** Problem details **
Rewrite the text of every item with each "Shapefile" changed to "SHP" and everything else kept the same. Leave out the pictures.

(Page images and extracted text)
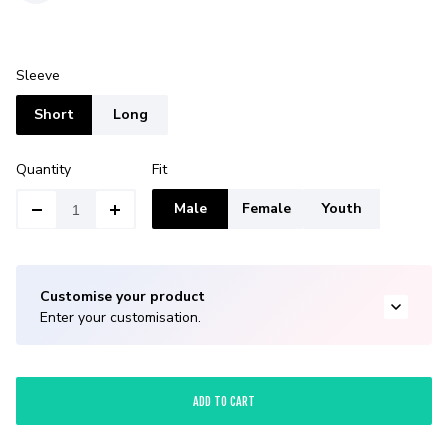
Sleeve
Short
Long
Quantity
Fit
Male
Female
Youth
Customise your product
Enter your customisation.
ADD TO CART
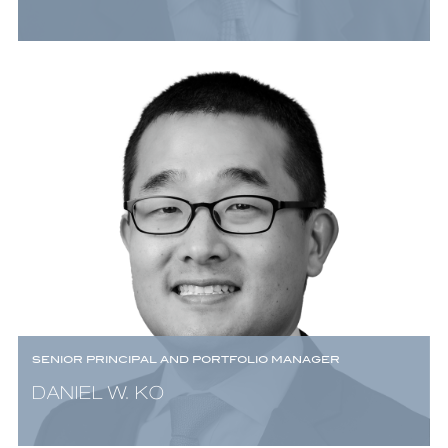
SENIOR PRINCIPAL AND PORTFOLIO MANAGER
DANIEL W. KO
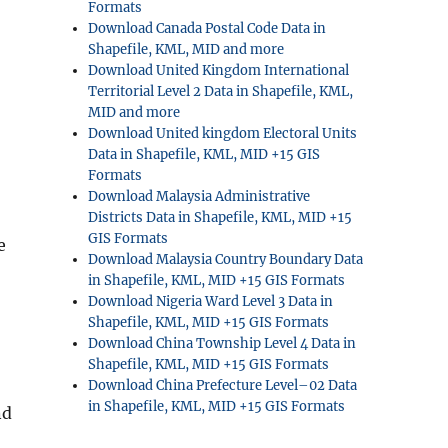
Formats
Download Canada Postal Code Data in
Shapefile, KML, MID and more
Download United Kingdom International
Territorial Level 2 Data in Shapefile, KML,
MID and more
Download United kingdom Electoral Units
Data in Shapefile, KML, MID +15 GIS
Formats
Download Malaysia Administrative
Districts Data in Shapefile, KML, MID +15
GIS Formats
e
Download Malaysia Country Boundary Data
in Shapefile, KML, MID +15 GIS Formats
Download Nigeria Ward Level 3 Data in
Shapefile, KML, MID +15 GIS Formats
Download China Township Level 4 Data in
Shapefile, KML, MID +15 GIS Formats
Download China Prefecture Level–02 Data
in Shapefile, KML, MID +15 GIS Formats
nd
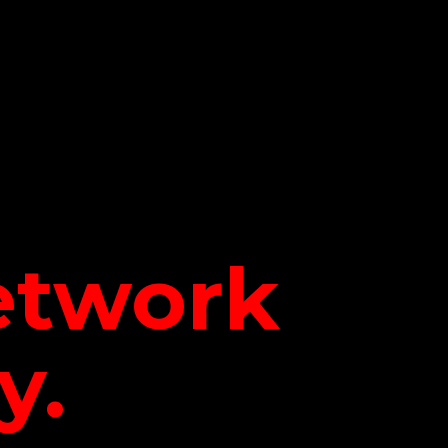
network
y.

** Solution to the exercise **
Sleeve
Short
Long
Quantity
Fit
Male
Female
Youth
Customise your product
Enter your customisation.
ADD TO CART
SENIOR PRINCIPAL AND PORTFOLIO MANAGER
DANIEL W. KO
Formats
Download Canada Postal Code Data in
SHP, KML, MID and more
Download United Kingdom International
Territorial Level 2 Data in SHP, KML,
MID and more
Download United kingdom Electoral Units
Data in SHP, KML, MID +15 GIS
Formats
Download Malaysia Administrative
Districts Data in SHP, KML, MID +15
GIS Formats
e
Download Malaysia Country Boundary Data
in SHP, KML, MID +15 GIS Formats
Download Nigeria Ward Level 3 Data in
SHP, KML, MID +15 GIS Formats
Download China Township Level 4 Data in
SHP, KML, MID +15 GIS Formats
Download China Prefecture Level–02 Data
in SHP, KML, MID +15 GIS Formats
nd
network
y.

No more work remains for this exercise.